Later, the team expanded their research sites to include all of the tropics. They used satellite images from the Earth Networks Global Lightning Network (ENGLN) to map lightning strikes overlaying a map of tropical ecosystem land-cover categories from the International Geosphere-Biosphere Program and the Moderate Resolution Spectroradiometer (MODIS) Land Cover Climate Modeling Grid.
The map showed them that lightning strikes damage approximately 832 million tropical trees each year, resulting in the death of one-fourth. In differentiating between land-cover ecosystems, the team determined that lightning strikes were more frequent in forests, savannas, and urban areas than in grasslands, shrublands, and croplands.
"This is the best evidence to date that lightning is a major disturbance influencing tropical forest dynamics and structure," said co-author Helene Muller-Landau. "We suspect that our study vastly underestimates the total effect of lightning.

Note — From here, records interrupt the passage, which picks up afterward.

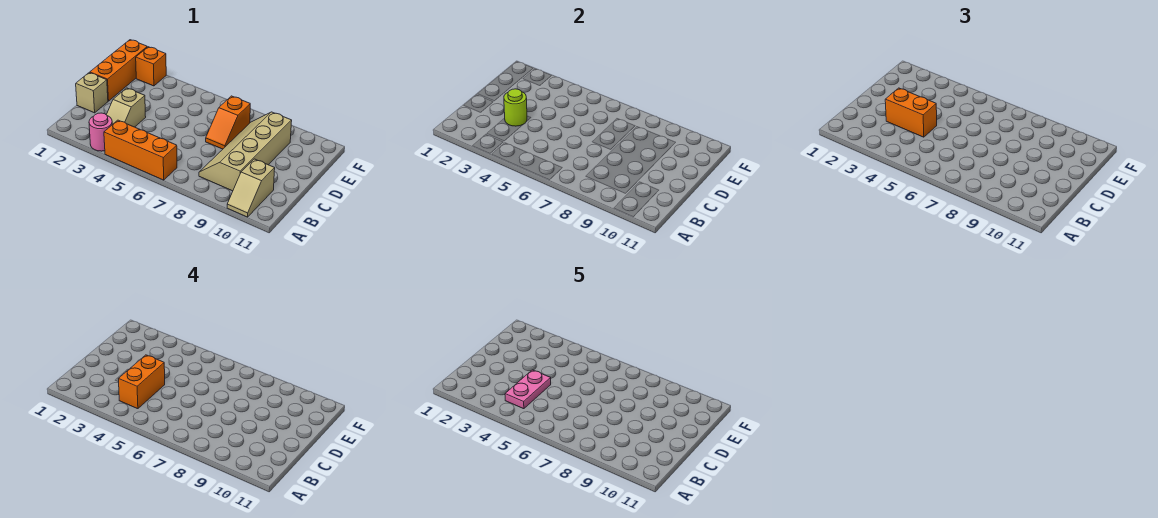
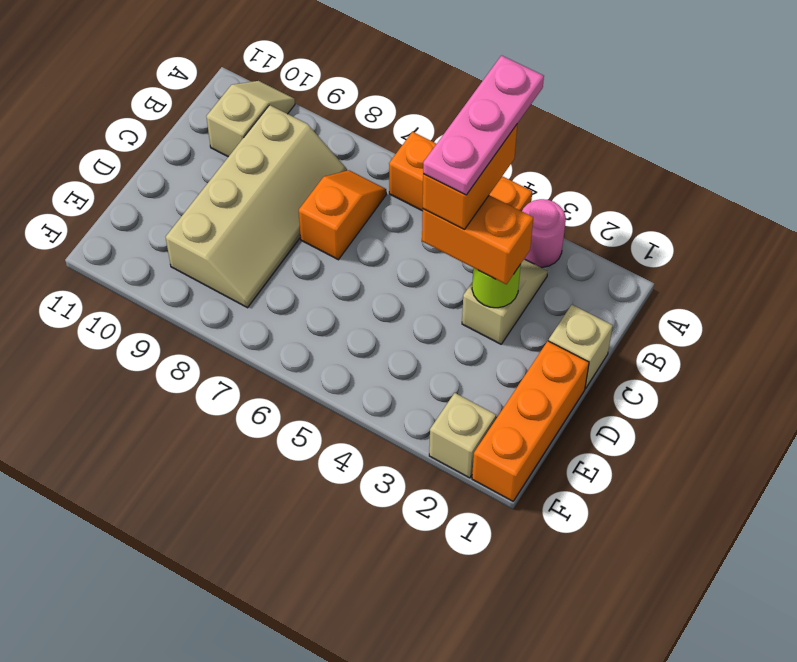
pink 1x2 plate [505,370,551,409] -> pink 1x3 plate [423,55,544,195]
orange 1x2 slope [206,96,250,149] -> orange 1x2 slope moved to [299,170,386,260]
orange 1x1 brick [136,47,166,86] -> tan 1x1 brick [429,393,496,478]

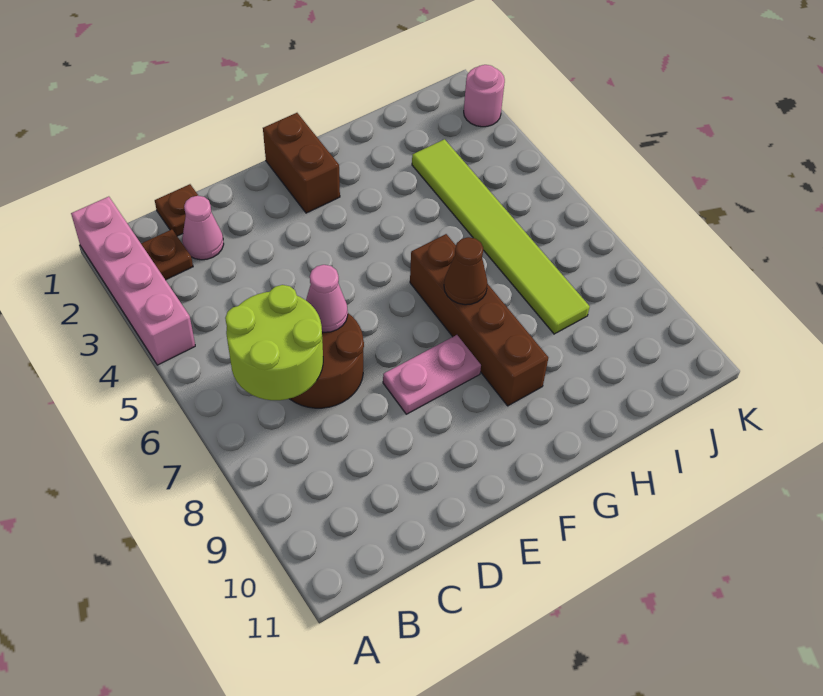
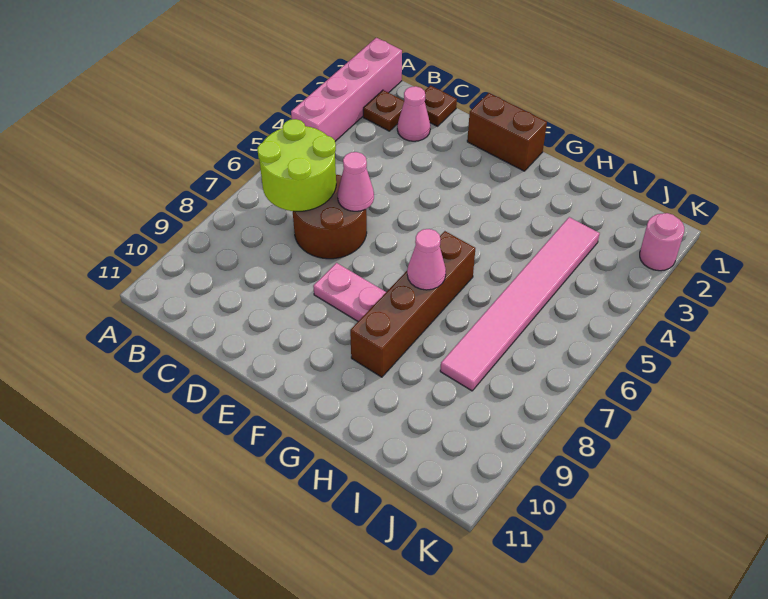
brown 1x2 brick [263,113,340,213] -> brown 1x2 brick turned to [467,93,547,171]
brown 1x1 cone [444,237,488,305] -> pink 1x1 cone [407,229,446,290]
lime 1x6 tile [412,139,590,334] -> pink 1x6 tile [440,217,600,391]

Lightning strikes may play a major role in forest biomass/carbon cycling not only in tropical forests but also in other tropical ecosystems."
Climate change will likely increase the number of lightning strikes we see due to increasing hot air in the atmosphere. The researchers on the project urge that there are still many questions left unanswered, including how the effects of climate change-induced will lightning will play on tropical forests and why some trees can survive lightning strikes while others perish from their injuries.